Thermal fluctuations generate magnetic noise in the vicinity of any conductive and/or magnetically permeable solid. This magnetic noise plays a fundamental role in the design of spintronic devices: namely, it sets the time scale during which electron spins retain their coherence. This paper presents a rigorous classical and quantum analysis of thermal magnetic noise, together with practical engineering examples. Starting with the fluctuation-dissipation theorem and Maxwell's equations, a closed-form expression for the spectral density of thermal magnetic noise is derived. Quantum decoherence, as induced by thermal magnetic noise, is analyzed via the independent oscillator heat bath model of Ford et al. The resulting quantum Langevin equations yield closed-form expressions for the spin relaxation times.
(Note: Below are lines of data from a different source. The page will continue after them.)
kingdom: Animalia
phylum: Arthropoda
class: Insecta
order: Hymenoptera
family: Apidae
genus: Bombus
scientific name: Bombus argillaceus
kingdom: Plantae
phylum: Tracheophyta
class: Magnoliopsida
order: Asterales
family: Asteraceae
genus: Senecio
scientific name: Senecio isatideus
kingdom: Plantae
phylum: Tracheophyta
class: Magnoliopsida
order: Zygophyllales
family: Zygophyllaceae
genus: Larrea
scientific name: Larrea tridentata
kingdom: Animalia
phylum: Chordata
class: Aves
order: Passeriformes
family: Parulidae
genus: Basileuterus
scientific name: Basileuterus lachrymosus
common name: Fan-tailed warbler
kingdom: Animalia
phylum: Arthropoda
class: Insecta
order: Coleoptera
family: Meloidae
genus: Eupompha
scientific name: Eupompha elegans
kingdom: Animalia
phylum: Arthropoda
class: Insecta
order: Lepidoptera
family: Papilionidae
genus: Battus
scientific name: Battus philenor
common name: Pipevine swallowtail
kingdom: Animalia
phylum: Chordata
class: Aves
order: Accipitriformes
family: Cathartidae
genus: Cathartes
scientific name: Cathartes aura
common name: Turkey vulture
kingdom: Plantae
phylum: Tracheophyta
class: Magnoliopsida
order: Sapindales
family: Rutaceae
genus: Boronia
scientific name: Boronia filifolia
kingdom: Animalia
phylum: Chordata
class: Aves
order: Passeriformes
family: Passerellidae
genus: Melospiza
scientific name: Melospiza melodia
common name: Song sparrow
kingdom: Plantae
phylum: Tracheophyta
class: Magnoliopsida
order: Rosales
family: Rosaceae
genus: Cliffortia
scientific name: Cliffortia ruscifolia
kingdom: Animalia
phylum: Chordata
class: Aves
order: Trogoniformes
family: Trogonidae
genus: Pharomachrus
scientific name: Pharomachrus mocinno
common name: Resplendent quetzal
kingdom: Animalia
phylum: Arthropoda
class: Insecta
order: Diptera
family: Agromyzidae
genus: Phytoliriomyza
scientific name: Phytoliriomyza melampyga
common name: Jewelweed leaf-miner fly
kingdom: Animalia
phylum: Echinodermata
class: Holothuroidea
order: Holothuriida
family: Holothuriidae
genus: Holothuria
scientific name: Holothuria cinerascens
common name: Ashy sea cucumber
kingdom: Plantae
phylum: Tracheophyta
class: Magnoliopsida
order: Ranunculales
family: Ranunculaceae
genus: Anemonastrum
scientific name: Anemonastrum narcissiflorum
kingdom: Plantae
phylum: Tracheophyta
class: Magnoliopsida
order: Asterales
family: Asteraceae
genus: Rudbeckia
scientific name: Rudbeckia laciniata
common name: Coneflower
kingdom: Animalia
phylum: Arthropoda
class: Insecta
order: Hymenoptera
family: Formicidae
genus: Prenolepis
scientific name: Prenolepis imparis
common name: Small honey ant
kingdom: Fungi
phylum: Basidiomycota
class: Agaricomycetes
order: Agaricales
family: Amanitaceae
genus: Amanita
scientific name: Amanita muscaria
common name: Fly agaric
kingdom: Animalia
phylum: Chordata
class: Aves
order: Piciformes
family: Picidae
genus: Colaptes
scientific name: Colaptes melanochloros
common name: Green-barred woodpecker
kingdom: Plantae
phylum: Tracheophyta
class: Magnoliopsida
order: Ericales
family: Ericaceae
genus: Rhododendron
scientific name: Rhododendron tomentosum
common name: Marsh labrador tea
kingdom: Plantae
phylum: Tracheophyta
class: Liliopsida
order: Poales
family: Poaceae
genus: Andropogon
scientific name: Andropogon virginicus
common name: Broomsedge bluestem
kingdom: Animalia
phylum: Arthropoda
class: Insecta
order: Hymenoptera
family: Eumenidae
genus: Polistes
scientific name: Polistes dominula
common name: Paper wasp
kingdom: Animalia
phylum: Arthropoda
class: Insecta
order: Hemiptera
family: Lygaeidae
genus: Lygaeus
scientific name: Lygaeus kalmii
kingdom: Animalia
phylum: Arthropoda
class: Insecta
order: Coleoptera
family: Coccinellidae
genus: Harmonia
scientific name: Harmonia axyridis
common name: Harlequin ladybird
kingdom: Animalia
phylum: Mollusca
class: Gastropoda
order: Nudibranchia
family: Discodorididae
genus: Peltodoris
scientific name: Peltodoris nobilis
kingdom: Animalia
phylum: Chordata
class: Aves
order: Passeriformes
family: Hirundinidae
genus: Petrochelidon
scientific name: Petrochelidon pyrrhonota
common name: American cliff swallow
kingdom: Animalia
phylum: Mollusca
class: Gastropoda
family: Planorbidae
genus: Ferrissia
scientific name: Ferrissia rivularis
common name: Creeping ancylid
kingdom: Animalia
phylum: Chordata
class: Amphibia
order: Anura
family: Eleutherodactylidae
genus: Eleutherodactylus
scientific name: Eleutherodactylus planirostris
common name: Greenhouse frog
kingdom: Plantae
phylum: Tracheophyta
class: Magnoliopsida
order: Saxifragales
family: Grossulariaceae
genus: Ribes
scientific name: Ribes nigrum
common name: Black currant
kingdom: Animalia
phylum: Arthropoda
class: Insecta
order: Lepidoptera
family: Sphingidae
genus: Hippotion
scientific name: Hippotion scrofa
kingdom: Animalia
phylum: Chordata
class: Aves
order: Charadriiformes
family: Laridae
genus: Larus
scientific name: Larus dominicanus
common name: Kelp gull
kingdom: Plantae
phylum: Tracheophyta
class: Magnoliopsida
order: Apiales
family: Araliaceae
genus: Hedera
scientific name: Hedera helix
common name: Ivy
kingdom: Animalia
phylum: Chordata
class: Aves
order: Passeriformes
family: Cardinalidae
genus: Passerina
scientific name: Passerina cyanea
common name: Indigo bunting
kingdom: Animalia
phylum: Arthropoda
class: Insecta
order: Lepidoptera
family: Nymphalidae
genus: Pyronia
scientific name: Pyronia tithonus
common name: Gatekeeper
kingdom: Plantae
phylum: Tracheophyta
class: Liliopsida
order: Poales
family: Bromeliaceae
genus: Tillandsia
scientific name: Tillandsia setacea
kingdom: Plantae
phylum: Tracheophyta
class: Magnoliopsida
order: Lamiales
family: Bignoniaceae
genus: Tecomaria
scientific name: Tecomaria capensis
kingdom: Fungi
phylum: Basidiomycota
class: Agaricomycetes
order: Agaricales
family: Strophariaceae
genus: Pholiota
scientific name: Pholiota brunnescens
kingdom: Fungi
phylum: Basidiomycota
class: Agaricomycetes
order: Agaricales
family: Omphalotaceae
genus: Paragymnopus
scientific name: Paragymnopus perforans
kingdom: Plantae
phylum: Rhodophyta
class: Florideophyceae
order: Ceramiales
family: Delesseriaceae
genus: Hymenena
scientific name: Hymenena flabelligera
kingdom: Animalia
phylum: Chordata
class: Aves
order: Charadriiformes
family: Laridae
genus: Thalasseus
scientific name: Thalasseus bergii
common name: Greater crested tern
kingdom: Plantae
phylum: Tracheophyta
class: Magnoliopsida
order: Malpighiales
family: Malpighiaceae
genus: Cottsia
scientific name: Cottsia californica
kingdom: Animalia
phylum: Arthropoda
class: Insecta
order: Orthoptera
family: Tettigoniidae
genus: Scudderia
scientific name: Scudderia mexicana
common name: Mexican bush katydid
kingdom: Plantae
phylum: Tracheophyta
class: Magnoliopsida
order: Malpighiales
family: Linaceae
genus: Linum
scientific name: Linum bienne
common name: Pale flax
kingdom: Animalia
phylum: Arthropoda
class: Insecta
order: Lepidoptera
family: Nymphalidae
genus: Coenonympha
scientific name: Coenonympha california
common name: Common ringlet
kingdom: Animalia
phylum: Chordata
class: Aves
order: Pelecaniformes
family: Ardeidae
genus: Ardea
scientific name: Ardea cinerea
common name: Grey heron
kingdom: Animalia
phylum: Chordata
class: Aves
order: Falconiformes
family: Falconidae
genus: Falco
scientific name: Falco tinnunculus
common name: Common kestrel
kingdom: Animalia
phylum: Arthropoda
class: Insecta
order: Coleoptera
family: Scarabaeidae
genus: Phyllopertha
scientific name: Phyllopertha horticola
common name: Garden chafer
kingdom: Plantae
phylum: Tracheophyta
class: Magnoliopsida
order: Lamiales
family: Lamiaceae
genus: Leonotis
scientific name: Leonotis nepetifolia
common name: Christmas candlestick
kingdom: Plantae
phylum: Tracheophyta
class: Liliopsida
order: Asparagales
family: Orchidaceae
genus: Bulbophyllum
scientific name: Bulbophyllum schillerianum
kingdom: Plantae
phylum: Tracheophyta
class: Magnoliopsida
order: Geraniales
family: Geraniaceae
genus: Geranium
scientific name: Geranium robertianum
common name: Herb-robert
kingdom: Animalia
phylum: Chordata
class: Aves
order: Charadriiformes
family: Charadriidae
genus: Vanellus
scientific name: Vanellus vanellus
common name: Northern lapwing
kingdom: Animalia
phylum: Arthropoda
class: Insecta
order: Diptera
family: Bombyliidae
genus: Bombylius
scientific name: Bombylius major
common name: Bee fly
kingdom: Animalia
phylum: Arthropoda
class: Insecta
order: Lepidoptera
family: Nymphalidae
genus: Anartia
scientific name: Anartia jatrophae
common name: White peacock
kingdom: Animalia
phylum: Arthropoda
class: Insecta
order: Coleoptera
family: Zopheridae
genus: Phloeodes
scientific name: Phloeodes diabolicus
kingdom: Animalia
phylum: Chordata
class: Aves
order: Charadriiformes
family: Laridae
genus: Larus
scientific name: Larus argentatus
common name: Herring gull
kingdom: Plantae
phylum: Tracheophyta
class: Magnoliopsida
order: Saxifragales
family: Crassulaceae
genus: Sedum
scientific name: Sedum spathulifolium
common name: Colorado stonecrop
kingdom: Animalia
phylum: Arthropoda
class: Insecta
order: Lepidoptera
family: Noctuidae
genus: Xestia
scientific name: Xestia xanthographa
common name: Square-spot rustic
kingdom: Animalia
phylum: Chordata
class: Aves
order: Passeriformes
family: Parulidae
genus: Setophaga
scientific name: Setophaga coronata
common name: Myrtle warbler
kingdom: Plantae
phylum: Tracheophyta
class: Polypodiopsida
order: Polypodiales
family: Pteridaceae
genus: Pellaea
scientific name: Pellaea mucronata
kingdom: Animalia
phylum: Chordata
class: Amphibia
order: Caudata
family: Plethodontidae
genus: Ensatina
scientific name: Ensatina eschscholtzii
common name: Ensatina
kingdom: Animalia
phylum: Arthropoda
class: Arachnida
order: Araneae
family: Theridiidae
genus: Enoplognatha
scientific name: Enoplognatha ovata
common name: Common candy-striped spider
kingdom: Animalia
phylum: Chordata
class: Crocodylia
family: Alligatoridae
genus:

For realistic experiments in spintronics, magnetic resonance force microscopy, Bose-Einstein condensates, atomic physics, and solid-state quantum computing, the predicted relaxation rates are rapid enough that substantial experimental care must be taken to minimize them. At zero temperature, the quantum entanglement between a spin state and a thermal reservoir is computed. The same Hamiltonian matrix elements that govern fluctuation and dissipation are shown to also govern entanglement and renormalization, and a specific example of a fluctuation-dissipation-entanglement theorem is constructed. We postulate that this theorem is independent of the detailed structure of thermal reservoirs, and therefore expresses a general thermodynamic principle.